ACTIVITY: Reproduce the passage of the Cleopatra review from "My Kingdom for" up to and including "480 pp., $35.00.", word for word.

PASSAGE TO READ:
My Kingdom for a Nose
Mini Teaser: Is there anything the United States can learn from this ancient, sordid affair that put an empire on the path to destruction?
[amazon 030016534X full] Adrian Goldsworthy, Antony and Cleopatra (New Haven, CT: Yale University Press, 2010), 480 pp., $35.00.
CLEOPATRA VII—“the Female Horus,” “the Great One,” “the Mistress of Perfection,” “the New Isis,” “Father-Loving Goddess” (to give her at least some of her proper titles)—was Egypt’s queen. Cleopatra was not, however, an Egyptian, and she had no direct historical association with the Egypt of the pharaohs. In fact, she lived far closer in time to us than she did to the builders of the great pyramids. She was Greek, the last—as it turned out—of a line of monarchs descended from one of Alexander the Great’s most trusted generals, Ptolemy I, who after Alexander’s death moved to Babylon, invaded Egypt and appointed himself pharaoh in 305 BCE. The Ptolemies venerated Egyptian gods (many of whom, however, also existed in Greek mythology) and performed the religious rituals of the pharaohs who came before them. They also assumed pharaonic titles. But Cleopatra was the first of her dynasty to be able to speak Egyptian (and if Plutarch, the Greco-Roman biographer whose Life of Antony is almost the only source we have for the story of the two lovers, is to be believed, Mede, Ethiopian, Hebrew, Arabic, Parthian and “Troglodyte”—the language of the peoples of southern Egypt and northern Sudan—were part of her vast lexicon as well).
Still, as Adrian Goldsworthy tartly remarks in his latest offering on the fate of the Roman Empire, Cleopatra was “no more Egyptian culturally or ethnically than most residents of modern-day Arizona are Apaches.” But this is a woman who made her tantalizing way through Caesar and then Antony—all for the sake of a little female ambition to preserve her Egyptian empire. In the span of the eighteen years in which she consumed these lovers, she may well have turned herself into the source of Rome’s collapse centuries later.
IT ALL started with Caesar’s arrival in Alexandria sometime in 48 BCE in search of financial support—and with an eye toward putting an end to the struggle for succession between Cleopatra and her brother Ptolemy XIII (to Caesar’s advantage one way or another). Cleopatra, so legend and Plutarch have it, was smuggled into Caesar’s palace in Alexandria wrapped in a carpet. The story is probably apocryphal and the carpet more likely to have been a laundry bag. But no matter how she succeeded in gaining access to Caesar, she seems to have immediately persuaded him both to become her lover (Goldsworthy speculates, on what evidence he does not say, that “it is more than likely that Cleopatra was a virgin” at the time) and—which may have required rather more effort—to support her cause. Within the year, Ptolemy had been drowned in the Nile, his army had been destroyed and Cleopatra had been confirmed as queen.
For months after her triumph, she dallied with Caesar very much as she would later dally with Antony. The now-weary fifty-two-year-old, who had been campaigning almost without interruption for a decade, could finally relax, explains Goldsworthy in a rare moment of romantic whimsy, in “the company of his clever, exciting and beautiful young lover, helping him to forget his age and his cares.”

DATA SECTION:
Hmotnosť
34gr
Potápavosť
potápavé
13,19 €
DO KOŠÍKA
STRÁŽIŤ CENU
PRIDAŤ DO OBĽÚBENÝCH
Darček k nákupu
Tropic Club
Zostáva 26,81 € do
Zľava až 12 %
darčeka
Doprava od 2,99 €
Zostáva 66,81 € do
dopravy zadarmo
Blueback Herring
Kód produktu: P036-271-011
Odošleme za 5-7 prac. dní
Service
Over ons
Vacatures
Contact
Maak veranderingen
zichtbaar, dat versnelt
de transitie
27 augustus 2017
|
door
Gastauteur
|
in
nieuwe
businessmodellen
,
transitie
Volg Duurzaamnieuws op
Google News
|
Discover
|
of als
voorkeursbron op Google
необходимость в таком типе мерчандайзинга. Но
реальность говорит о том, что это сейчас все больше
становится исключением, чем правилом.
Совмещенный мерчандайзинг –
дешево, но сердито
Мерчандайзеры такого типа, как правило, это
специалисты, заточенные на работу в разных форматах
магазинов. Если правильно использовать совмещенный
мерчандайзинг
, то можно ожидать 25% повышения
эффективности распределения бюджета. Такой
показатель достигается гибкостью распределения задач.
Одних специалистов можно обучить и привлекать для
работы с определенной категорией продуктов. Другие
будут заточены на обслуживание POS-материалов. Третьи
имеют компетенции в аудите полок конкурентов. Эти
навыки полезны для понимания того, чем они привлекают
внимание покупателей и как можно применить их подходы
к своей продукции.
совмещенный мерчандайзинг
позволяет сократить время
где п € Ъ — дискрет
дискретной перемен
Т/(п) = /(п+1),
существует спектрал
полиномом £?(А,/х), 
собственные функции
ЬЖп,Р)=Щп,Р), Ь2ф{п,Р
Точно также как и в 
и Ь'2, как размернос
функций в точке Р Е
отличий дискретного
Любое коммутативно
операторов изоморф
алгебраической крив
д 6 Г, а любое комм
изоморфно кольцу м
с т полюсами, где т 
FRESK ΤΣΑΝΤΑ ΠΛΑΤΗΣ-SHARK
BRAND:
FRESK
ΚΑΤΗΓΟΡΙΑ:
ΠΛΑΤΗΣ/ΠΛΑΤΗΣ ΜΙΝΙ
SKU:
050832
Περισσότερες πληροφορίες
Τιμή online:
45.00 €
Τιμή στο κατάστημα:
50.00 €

EXERCISE RESPONSE:
My Kingdom for a Nose
Mini Teaser: Is there anything the United States can learn from this ancient, sordid affair that put an empire on the path to destruction?
[amazon 030016534X full] Adrian Goldsworthy, Antony and Cleopatra (New Haven, CT: Yale University Press, 2010), 480 pp., $35.00.